Why I'm Hugging My 2-Year-Old a Little Tighter Today
This morning, just like all of us, I woke to more heart-wrenching news from Orlando: A 2-year-old boy was missing after being pulled into the water by an alligator, while playing on a beach at Disney’s Grand Floridian Resort. My heart stopped.
Just 2 years old, I keep thinking. He was only 2 years old.
I myself have a son who is 2 years old. My fourth child and the baby of our family. My mind imtely wandered to the parents: Was he their baby too? Or perhaps the oldest brother? Maybe even their one and only.
While other children may move you to rise tomorrow morning, one lost can never be replaced. The ache of losing my own brother so many years ago is still a fresh sting some days; and my parents, well, you would have to talk to them to see how their hearts were broken. I think they have mended somewhat in the years since, but the suture scars are still there, worn as a badge of honor for the love they bestowed upon their only son.
It is not even close to what the Graves family is going through now, though. My brother had been sick after a year of a terrible illness, and 19 years counts as a whole lifetime, compared to someone who has just lived just two years.

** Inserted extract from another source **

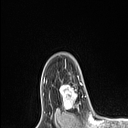
Breast MRI (dynamic contrast-enhanced), one axial slice. Slice 83 of 106 in the series (ordered by position). Cropped to one breast. Dynamic contrast-enhanced series, time point 2 of 6 at this slice position (early post-contrast). 1.5 T. TE 1.4 ms, TR 5 ms. 1.5 mm slice thickness. 128 × 128 image matrix, field of view 150 × 150 mm. Female patient.
Annotated regions visible in this slice (semi-automatically segmented with operator editing):
- enhancing-tissue mask used for the functional tumour volume (all voxels passing the contrast-enhancement thresholds inside the analysis volume; usually the tumour): bounding box (x1, y1, x2, y2) in pixels: (61, 76, 79, 110)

Two short years; and today, his parents wake up and he is not there to chatter his excitement about the day. My own son Amos doesn’t chatter much yet, but he does squeal with delight when we go to the pool, he says “Mama” when I get him up each morning, and he is a consummate cuddle bug. A perfect specimen of what love looks like and feels like, and I bet their son wasn’t much different. Two-year-olds are beautiful mysteries and their unfolding development always precious, no matter if typical or a bit slow.
I watched my own children run about the beach today. It was nearly empty, a bit cloudy, and predicted thunderstorms likely scared other potential beach-goers away. But not us. There, I watched my Amos toddle around, dipping in and out of tidal pools; a leftover moat from yesterday’s discarded sand castle. And yet I found myself wanting to freeze as I watched.
I think of Mrs. Graves: Did she freeze yesterday, at least in her mind? I have a feeling it all started off as wonderful. To say that I’m sorry and extend that sorrow isn’t nearly enough. It never will be, of course; but I know that mothers everywhere, just like me, are grieving with her today.
I’ll make a promise though. I promise that I will hug my own son every day, I will burrow my face in his silky blond hair and I will breathe deeply. I will remember the moment in my mind and I will tuck it into my heart. When times are tough, when anxiety or fears try to lead the day, I promise I will remember. I will remember that my now 2-year-old is a gift, pure and wonderful. I have him today, only in this moment, and I will be thankful for the gift of his life.